Passage for review Start Marker

Saturday, October 20, 2012

Mom's the word

At the age of 35, how many of you would like to start school all over again from kindergarten? Not many, I presume. There is so much to do at that age. There is a husband and a house to take care of, parties, night-outs, romantic holidays, shopping and of course the self-defining career. To start school again is not something that would feature on the list of priorities of a modern 35 year old woman.

But I know a lady who did this. As a mother of a five year old son, diagnosed with autism, she decided to join school again. No school was willing to admit the boy. "There are schools for children with special needs, please take him there," they said. The special schools were quite a dampener. They did nothing more than babysit the child. This was unacceptable to the mother, who was neither in denial of her situation, nor willing to give up on her son. One reputed school following the international curriculum accepted the kid on the condition that the mother was willing to take all the classes with him. And so she did. giving up on her career, her personal joys, her 'me-time' she started school again with her son.

Autism is viewed as a tragedy. As a disorder that robs children of their lives and parents of their children. It took a lot of courage and tenacity for her to grapple with her son's development, autistic diagnosis and finding the right help.School in the morning, followed by some recreational activity and then therapy in the evening. Life revolved around this routine. She must have missed movies, she must have had to forgo reading the latest bestseller, she would not have had time for beauty sessions and dress trials. The things that we take for granted had stopped for her. But she had the joy of being useful to her son, of being able to help create a future for him. To start him off on a path that would eventually make him self-reliant in her absence. I think she saw that as a better trade-off.

"A happy and expressive child, becomes visibly confused and uncomfortable, while therapists curiously look on and continue prodding him," she wrote in her diary, during the early years of therapy. I can only imagine the frustration and stress of wanting to help her child while protecting him and letting him be a kid. She continuously felt torn between listening to her maternal instincts of wanting a happy, relaxed childhood for her son and listening to the professionals who advocate for stringent treatments. She must have felt  helpless not knowing what her son needs and wants; never truly knowing what he is thinking. While he made great progress some days, other days, it would have felt like taking several steps back. The school was always encouraging, she said, the therapists rarely so.

When the focus of a woman shifts from the husband to the child, it takes effort from the husband to keep the marriage alive. In this case, the focus was centred on the little boy, everything else seemed hazy. The relationship between the couple suffered and grew distant. A lot of things had to be forgone, like moving to a new city for a better job, social interactions were not easy, couple-time was less as the mind was occupied and the body, tired. The result was a woman who did not want to see this gap and a man who delved deeper into his work. As parents, however, they continued to be the band on which the little boy could always hop and play.

Passage for review End Marker
Extracted entries Start Marker

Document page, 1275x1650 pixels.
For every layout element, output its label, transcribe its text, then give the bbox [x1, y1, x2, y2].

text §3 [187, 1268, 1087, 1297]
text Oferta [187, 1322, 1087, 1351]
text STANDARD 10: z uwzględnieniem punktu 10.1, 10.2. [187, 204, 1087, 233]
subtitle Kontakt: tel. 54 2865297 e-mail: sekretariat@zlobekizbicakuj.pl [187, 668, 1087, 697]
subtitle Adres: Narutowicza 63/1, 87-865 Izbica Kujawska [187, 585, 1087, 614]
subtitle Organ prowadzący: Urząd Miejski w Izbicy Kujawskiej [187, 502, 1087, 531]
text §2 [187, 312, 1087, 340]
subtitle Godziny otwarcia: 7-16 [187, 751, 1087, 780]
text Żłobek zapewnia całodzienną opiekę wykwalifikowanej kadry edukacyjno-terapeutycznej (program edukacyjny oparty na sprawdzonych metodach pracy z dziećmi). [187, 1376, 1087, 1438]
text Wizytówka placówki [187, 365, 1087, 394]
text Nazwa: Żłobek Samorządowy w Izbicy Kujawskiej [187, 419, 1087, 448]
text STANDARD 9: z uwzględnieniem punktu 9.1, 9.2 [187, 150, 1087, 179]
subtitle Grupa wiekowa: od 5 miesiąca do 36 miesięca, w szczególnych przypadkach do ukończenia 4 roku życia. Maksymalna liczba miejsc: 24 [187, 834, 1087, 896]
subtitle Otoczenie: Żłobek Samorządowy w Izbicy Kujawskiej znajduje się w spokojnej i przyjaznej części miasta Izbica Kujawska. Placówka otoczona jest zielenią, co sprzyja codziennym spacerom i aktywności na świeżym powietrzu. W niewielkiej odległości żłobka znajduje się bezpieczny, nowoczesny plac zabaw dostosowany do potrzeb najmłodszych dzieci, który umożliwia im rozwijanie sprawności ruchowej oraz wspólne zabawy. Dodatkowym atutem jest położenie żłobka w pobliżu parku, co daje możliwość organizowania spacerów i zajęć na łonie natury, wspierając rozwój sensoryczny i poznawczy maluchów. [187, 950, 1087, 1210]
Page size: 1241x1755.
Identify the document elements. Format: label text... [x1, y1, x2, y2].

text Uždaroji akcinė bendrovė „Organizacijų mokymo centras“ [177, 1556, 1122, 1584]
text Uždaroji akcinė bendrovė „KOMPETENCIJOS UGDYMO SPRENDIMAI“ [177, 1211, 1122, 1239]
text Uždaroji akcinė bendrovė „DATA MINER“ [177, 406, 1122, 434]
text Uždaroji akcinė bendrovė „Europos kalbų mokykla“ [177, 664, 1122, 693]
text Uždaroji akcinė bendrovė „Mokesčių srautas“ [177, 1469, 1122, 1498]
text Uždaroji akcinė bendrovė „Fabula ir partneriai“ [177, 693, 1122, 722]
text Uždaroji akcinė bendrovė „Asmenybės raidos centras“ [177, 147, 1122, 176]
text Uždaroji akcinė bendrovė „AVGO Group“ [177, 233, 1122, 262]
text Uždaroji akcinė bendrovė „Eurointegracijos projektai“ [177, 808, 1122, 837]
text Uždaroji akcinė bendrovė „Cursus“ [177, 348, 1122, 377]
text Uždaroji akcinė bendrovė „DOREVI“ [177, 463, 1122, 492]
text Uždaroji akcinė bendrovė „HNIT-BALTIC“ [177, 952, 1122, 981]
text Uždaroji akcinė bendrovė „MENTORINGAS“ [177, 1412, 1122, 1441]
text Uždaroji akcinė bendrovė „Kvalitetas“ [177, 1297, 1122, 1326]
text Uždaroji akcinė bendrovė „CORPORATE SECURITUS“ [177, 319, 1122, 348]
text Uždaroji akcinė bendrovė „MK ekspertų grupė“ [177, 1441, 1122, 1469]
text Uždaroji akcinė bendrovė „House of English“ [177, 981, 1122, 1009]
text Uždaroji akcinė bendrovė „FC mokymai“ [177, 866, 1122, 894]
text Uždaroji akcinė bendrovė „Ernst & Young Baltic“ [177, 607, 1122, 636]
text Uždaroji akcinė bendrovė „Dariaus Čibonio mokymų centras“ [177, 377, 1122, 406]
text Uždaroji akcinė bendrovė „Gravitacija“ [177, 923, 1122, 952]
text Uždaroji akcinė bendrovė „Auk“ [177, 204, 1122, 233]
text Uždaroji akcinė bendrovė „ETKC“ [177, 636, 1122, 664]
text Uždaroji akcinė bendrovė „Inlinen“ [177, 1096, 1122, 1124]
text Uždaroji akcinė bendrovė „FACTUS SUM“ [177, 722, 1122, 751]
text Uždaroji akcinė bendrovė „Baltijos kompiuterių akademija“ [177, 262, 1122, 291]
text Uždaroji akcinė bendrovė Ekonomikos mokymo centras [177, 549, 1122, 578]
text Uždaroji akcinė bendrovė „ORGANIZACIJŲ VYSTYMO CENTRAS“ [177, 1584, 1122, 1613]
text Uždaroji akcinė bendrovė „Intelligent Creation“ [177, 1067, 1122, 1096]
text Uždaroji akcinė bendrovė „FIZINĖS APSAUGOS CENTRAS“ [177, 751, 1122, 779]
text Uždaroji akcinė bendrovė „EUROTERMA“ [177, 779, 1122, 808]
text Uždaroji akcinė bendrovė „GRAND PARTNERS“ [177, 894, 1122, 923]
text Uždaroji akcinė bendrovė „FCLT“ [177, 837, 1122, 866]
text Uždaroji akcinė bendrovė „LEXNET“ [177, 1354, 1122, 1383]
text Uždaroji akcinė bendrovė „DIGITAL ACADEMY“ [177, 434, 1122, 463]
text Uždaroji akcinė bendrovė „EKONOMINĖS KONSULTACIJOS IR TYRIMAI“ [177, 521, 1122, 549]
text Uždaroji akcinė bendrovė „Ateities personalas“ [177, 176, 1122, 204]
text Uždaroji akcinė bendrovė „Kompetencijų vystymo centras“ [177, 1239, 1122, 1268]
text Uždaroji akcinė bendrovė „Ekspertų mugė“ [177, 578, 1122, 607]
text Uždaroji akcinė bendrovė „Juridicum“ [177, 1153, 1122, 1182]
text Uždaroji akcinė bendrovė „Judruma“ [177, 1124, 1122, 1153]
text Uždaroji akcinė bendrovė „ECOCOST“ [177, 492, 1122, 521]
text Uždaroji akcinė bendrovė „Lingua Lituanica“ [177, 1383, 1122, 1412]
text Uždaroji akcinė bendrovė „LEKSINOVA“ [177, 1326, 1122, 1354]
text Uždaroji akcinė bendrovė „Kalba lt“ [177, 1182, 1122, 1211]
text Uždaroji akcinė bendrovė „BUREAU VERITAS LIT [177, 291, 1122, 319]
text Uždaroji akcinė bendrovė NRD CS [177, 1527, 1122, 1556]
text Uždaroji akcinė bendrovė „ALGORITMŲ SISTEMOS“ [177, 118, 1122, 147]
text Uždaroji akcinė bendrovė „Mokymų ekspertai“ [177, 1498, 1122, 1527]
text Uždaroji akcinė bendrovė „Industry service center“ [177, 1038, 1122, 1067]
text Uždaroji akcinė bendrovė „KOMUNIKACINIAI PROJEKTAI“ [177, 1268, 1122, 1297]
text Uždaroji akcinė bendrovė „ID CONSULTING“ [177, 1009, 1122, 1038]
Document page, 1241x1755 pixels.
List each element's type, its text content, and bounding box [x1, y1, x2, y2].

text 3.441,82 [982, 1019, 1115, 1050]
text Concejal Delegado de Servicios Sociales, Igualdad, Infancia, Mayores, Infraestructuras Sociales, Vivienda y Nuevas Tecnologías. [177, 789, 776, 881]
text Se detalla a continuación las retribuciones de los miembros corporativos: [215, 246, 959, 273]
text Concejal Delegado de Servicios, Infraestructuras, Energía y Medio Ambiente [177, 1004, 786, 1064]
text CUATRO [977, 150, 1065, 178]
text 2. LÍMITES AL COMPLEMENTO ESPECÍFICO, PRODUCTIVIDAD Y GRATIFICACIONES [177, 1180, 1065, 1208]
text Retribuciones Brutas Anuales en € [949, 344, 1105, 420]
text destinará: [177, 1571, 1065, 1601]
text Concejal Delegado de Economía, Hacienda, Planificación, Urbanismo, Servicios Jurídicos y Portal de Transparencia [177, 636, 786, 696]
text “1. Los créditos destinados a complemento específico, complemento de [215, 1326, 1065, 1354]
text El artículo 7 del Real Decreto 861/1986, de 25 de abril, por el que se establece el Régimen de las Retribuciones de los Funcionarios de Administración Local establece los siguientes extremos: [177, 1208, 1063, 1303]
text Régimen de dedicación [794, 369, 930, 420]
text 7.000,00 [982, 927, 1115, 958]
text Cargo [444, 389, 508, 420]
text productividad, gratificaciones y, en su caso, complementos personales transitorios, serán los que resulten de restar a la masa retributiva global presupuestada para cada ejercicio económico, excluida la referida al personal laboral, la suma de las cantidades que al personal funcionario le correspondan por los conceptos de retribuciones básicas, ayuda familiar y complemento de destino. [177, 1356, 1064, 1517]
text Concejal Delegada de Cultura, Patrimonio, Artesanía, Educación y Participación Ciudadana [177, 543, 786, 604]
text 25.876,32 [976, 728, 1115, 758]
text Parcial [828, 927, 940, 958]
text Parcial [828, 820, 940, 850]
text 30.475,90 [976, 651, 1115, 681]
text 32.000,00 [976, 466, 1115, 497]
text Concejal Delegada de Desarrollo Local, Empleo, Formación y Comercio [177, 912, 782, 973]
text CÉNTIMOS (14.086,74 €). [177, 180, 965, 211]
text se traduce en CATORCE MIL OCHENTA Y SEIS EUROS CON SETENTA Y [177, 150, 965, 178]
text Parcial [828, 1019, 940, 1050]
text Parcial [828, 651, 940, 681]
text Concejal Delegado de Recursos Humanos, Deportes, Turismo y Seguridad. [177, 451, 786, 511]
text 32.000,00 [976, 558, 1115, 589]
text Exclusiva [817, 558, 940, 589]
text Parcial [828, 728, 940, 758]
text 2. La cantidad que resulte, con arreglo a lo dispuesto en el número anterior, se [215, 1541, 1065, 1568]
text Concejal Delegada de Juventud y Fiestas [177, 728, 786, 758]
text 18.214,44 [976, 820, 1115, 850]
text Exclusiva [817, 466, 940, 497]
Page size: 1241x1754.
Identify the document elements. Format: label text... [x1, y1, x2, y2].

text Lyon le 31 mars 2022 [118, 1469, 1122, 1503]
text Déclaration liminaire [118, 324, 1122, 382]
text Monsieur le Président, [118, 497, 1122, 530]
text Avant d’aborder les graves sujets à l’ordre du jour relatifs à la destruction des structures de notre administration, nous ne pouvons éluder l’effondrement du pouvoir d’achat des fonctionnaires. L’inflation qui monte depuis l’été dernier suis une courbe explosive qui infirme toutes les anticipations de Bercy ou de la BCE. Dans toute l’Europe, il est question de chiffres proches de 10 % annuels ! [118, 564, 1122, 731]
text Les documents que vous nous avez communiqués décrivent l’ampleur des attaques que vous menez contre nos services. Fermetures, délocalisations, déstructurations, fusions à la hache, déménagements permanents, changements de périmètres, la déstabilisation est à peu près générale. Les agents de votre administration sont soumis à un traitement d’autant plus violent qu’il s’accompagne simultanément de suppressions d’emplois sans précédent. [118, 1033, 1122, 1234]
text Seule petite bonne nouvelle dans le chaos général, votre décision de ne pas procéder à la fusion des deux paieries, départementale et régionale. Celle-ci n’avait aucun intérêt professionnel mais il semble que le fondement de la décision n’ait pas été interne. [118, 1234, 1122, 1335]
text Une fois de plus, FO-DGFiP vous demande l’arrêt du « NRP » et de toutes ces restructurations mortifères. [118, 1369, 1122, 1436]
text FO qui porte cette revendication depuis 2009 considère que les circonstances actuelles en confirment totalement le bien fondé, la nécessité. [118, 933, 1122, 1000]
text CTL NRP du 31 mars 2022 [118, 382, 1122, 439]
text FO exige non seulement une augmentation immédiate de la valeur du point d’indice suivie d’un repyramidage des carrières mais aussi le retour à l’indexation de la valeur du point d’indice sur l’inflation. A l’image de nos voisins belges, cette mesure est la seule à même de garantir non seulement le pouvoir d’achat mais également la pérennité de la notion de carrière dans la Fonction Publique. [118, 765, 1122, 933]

Extracted entries End Marker

* Task to carry out
Continue the blog post about the mother who started school again alongside her autistic son, picking up after its last paragraph. These rows have no connection to the blog post.

* Result of this task
She was jealous of the little worries that the other mothers at school had.  She, at times, resented other mothers who eased through decisions for their children and worried over whether the birthday gifts would be liked by the child, or whether it’s time to move out of the crib and into a big-boy bed. She did not have the luxury of such indulgences. When she was done with the day's study with her son, she worried about supplements and approaches to try and encourage him to eat food. She lay in bed and wondered how her son would ever be okay in the world, how she could help him love who he is and have his needs met. She could never be easy. She could never be still. Always, she was running, moving, searching, finding. Always, she was fighting against the unbearable default of failing her son.

Years passed, some were filled with angst, but mostly they were years of learning and being happy in small joys. Last year she graduated with her son from school. As they shared the stage with their degrees, a woman of 53 and a boy of 23, the entire crowd erupted in applause, and why not! This was a journey that tells the story of an exuberant boy, who loves art, reads music, sings “Bohemian Rhapsody” in its entirety, makes videos on his computer, hugs and cuddles his parents, and is much more than his diagnosis; and it is also the story of a mother who believed that she could help her son.

As we celebrate Durga Puja in all its fervour and gaiety, and especially today, Maha Shashti, which is a day that is dedicated to the well being of the children, I dedicate this post to the mothers of children with special needs. The power, the energy, the fighting spirit is not always found in myths and legends. They are, in fact, a depiction of mothers like these who never say never and strive continuously to make life better for their children. "There is no tragedy if you don't choose to see one..", she says, and I believe.